None of us are totally sure what’s happening with the economy at the moment. In some ways, a recession seems likely while in others, not so much. Regardless, there are definitely some hiring sectors that have contracted a bit and overall hiring is somewhat slower than a year ago. So how you can best be prepared to survive a bumpy ride? In our almost 70 years of experience, we have repeatedly seen that connected recruiters are better able to withstand economic downturns.
There are many ways to make those connections, but perhaps the most important thing to realize is that it takes TIME. You can’t wait until you NEED a network to start creating one. If you’re a solo practitioner or part of a small firm that doesn’t have a good network of connected recruiters, it’s not too late to start focusing on that. Here are a few suggestions if you aren’t sure what to do:
- Actively seek out like-minded recruiters. You can start by asking your clients who else they work with – your competitors aren’t necessarily your enemies. We have several stories in our membership about recruiters who were formerly competitors and now work as partners. Ask your candidates if they have worked with other recruiters they would recommend. Dig into some LinkedIn groups. There are also some Facebook groups that are really well moderated with great sharing and participation. Consider joining your local SHRM chapter. Get involved with NAPS or your country’s equivalent (ACCESS in Canada, RCSA in Australia, for example).
- Start your own group. This can be either online or face-to-face. Determine what your goals are, set some rules/boundaries for the groups and get started.

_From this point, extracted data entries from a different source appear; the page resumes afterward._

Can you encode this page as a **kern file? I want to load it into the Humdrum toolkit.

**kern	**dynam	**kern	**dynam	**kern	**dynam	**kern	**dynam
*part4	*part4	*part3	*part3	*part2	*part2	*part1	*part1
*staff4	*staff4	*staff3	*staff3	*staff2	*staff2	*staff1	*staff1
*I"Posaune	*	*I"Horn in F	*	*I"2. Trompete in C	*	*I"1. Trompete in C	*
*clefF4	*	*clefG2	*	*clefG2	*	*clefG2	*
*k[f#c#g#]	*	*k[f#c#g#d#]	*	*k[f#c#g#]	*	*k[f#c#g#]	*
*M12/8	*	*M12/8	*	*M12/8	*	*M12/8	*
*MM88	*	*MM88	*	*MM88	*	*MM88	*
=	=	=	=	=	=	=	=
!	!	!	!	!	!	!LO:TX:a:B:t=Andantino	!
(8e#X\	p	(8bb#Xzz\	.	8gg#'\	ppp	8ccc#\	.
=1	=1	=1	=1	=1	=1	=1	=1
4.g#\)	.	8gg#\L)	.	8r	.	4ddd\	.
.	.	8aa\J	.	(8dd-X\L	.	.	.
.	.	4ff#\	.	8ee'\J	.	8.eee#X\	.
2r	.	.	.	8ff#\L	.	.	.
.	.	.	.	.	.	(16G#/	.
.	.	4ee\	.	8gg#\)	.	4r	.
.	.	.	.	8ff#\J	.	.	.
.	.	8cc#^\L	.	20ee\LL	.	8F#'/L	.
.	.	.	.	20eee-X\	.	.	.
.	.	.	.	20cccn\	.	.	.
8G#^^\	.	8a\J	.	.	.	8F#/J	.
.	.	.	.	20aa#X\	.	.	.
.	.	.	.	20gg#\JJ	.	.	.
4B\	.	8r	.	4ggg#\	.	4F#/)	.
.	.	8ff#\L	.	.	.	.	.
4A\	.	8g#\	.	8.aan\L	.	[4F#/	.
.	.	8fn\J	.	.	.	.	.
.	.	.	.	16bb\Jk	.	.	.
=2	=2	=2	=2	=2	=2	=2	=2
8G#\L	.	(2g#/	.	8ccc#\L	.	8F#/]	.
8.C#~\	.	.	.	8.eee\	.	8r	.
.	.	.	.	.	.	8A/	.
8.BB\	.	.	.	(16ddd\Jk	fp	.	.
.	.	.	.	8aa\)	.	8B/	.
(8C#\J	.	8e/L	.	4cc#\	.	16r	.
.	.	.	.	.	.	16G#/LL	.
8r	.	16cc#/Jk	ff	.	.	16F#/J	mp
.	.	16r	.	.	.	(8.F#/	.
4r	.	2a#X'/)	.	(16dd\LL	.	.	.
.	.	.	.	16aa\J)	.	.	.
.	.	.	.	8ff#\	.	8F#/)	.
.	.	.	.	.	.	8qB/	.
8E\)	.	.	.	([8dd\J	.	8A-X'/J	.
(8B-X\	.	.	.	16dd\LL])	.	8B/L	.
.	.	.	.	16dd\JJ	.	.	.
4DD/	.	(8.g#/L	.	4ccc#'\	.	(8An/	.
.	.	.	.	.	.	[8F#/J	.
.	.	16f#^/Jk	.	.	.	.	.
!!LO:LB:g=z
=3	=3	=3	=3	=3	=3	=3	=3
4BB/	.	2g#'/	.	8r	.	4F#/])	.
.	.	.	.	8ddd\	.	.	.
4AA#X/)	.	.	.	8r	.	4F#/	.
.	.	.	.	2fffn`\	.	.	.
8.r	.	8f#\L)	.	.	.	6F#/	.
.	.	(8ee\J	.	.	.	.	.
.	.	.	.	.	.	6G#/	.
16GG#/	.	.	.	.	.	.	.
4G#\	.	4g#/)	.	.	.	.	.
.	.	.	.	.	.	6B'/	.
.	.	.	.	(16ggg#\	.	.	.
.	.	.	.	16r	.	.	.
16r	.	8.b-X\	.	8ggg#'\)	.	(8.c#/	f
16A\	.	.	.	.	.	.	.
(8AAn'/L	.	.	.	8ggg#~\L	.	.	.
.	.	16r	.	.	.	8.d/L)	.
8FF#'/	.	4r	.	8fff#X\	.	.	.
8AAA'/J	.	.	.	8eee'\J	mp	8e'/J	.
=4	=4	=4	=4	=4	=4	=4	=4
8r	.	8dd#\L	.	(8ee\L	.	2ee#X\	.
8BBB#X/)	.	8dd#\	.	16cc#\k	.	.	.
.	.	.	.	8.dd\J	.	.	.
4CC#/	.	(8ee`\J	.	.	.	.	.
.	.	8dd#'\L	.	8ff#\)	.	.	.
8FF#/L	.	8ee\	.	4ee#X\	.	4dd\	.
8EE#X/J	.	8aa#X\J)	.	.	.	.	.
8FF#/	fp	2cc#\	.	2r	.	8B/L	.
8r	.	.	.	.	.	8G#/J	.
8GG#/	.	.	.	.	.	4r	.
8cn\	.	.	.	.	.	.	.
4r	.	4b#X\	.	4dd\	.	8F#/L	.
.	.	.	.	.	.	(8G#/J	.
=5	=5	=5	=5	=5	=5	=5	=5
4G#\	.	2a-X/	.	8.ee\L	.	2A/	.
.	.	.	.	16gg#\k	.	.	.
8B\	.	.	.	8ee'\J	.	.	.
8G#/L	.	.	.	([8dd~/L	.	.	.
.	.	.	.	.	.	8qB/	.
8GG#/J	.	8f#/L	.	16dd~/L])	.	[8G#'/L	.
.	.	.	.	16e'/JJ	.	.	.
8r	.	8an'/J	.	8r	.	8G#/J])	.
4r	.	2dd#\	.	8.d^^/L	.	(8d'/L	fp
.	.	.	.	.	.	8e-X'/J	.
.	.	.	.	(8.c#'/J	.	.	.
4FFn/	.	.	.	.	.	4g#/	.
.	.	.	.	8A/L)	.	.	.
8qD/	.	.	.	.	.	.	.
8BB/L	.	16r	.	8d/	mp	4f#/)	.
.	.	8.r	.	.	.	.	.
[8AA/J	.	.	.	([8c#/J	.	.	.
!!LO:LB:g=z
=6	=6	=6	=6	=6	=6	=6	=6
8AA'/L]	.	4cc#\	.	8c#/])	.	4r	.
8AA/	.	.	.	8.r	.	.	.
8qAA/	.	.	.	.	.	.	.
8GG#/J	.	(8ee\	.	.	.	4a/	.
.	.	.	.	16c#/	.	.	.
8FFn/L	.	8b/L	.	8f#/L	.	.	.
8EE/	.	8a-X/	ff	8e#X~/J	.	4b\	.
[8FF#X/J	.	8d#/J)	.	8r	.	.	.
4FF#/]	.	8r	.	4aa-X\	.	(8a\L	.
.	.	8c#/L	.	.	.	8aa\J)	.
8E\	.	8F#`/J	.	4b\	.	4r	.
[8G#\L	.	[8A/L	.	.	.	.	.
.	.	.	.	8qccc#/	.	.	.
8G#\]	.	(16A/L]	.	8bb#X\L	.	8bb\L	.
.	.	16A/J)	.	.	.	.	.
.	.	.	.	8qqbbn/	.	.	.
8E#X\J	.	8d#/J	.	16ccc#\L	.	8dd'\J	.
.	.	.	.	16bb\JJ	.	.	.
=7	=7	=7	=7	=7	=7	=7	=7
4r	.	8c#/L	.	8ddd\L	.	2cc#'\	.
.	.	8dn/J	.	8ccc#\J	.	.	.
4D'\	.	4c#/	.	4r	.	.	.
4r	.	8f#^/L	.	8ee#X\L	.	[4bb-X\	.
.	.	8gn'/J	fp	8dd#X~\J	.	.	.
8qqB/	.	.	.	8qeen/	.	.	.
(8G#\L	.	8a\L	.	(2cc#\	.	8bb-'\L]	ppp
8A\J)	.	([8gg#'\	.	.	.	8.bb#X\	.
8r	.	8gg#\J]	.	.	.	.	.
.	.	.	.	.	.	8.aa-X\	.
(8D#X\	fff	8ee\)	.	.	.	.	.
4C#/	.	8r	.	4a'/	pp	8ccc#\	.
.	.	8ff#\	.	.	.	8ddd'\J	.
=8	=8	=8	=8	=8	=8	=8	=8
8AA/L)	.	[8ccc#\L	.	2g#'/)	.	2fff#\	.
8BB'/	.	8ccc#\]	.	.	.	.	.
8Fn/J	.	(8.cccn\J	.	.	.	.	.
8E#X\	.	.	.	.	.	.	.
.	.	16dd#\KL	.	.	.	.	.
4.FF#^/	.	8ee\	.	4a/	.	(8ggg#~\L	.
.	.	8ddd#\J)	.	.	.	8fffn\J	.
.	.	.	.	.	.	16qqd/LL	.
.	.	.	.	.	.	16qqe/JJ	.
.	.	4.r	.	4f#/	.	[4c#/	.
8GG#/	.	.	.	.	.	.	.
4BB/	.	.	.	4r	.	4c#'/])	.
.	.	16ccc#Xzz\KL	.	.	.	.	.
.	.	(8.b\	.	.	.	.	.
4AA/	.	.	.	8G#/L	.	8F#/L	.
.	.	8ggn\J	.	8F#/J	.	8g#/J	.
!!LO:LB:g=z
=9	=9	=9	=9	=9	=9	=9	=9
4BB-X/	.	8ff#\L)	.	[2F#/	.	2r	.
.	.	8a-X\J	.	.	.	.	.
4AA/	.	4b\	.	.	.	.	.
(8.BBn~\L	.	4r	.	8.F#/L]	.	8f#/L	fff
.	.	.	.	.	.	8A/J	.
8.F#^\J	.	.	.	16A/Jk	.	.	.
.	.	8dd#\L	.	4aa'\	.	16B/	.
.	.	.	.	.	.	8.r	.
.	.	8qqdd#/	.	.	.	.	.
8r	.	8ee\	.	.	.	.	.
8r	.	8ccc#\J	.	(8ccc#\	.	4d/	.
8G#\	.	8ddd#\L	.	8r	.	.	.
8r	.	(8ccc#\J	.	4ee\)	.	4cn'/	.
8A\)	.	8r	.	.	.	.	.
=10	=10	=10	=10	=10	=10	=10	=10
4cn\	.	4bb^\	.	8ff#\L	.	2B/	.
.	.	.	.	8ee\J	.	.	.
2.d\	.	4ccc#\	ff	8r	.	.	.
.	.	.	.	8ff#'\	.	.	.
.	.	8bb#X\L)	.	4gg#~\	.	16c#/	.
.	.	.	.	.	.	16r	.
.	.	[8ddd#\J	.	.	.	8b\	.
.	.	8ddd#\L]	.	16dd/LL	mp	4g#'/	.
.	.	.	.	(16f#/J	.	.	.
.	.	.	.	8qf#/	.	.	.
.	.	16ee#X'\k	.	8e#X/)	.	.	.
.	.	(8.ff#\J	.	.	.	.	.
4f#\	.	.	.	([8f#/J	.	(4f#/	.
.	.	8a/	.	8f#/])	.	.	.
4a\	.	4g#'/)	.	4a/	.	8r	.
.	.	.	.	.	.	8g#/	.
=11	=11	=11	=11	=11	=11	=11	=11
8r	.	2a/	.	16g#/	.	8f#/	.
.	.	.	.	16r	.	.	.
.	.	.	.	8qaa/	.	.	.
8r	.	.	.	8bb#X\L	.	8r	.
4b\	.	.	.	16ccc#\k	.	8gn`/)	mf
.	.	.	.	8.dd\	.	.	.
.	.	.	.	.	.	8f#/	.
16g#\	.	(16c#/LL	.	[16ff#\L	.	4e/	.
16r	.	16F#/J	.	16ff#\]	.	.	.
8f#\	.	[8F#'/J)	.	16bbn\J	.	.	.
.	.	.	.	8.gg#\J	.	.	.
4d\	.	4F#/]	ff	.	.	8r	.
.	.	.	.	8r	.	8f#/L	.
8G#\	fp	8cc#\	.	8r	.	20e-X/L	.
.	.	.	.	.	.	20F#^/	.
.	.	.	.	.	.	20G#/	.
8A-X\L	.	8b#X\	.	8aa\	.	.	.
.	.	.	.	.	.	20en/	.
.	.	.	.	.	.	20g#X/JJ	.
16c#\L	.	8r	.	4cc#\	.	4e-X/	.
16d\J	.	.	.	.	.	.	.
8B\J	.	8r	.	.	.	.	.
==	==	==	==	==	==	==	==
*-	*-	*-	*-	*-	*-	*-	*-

- Share value-added information on your social platforms. This will admittedly take time to both create (or find) good content, in addition to the time it takes to post, but it can be worth your while. Remember to apply the rules of the pub to your interactions, and also that you’ll need to give more than you get (at first, anyway).
Once you’ve established a base level of trust with some connected recruiters, you can start having meatier conversations about business trends, hiring needs, opportunities and threats. You may find opportunities to collaborate on a split-fee basis. You may open up a new source of referrals (hopefully a two-way street) based on niche. You may find a way to jointly pitch the same client for different (or more) business than either of you could get on your own. Or a whole host of other creative ideas. But the key is, you can’t just start asking total strangers for those opportunities. And if you wait until business is slow, you might not have enough time to build the relationships that can help you survive, even prosper, in a tough economy.